El enfrentamiento protagonizado este martes en el Congreso por el diputado de Vox José María Sánchez continúa generando reacciones políticas y abre la puerta a posibles sanciones adicionales. El ministro Óscar López ha calificado el episodio como uno de los más graves de la historia reciente de la Cámara Baja, llegando a compararlo con el protagonizado por Antonio Tejero durante el intento de golpe de Estado de 1981.
Según ha explicado López este miércoles, se trata de un hecho excepcional que “solo ha pasado dos veces en la historia reciente”, por lo que ha reclamado consecuencias más allá de la expulsión temporal del diputado durante una semana. En este sentido, ha instado a la Mesa del Congreso a aplicar el reglamento con firmeza para evitar que se repitan situaciones similares.

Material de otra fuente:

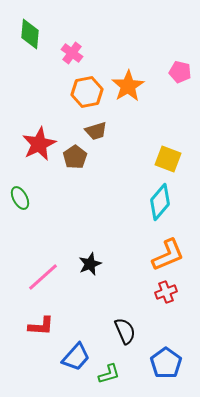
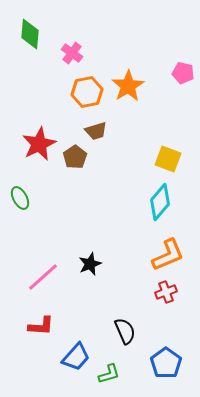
pink pentagon: moved 3 px right, 1 px down
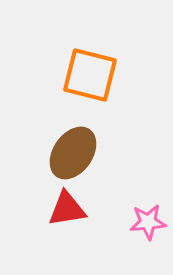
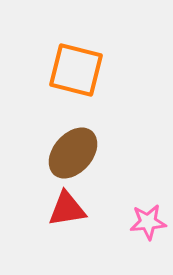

El incidente tuvo lugar cuando Sánchez subió a la tribuna de la Mesa y se encaró tanto con una letrada como con el vicepresidente del Congreso, Alfonso Rodríguez Gómez de Celis. Este último ha reconocido la gravedad del momento y ha asegurado que llegó a temer una posible agresión física. “No escuchaba muy bien al diputado porque pensaba por dónde me iba a terminar agrediendo”, ha declarado a los medios.
Gómez de Celis también ha recordado la carga simbólica del gesto, señalando que a muchos observadores les evocó la irrupción de Tejero en el hemiciclo, aunque matizando las diferencias entre ambos episodios. Aun así, ha apuntado que comparten una misma raíz ideológica.
El vicepresidente no ha concretado por el momento qué medidas adicionales podrían adoptarse contra el diputado de Vox, limitándose a señalar que la Mesa “lo pensará”. No obstante, ha hecho un llamamiento al resto de fuerzas políticas, especialmente al Partido Popular, para mantener una posición firme frente a la ultraderecha y reflexionar sobre sus acuerdos con Vox en distintos gobiernos autonómicos. Parlamentarios como Nahuel González ya han manifestado su repulsa a estas conductas.
Desde la formación de Santiago Abascal, la portavoz parlamentaria Pepa Rodríguez de Millán ha defendido la actuación de Sánchez, argumentando que respondió a supuestos insultos previos de un diputado de Esquerra Republicana de Catalunya. Según Vox, el parlamentario Jordi Salvador habría llamado “criminal y asesino” en dos ocasiones a Sánchez, una acusación que no ha sido respaldada con pruebas. Rodríguez de Millán ha cargado además contra la Mesa del Congreso por, a su juicio, no haber ejercido adecuadamente sus funciones de control y orden durante el pleno.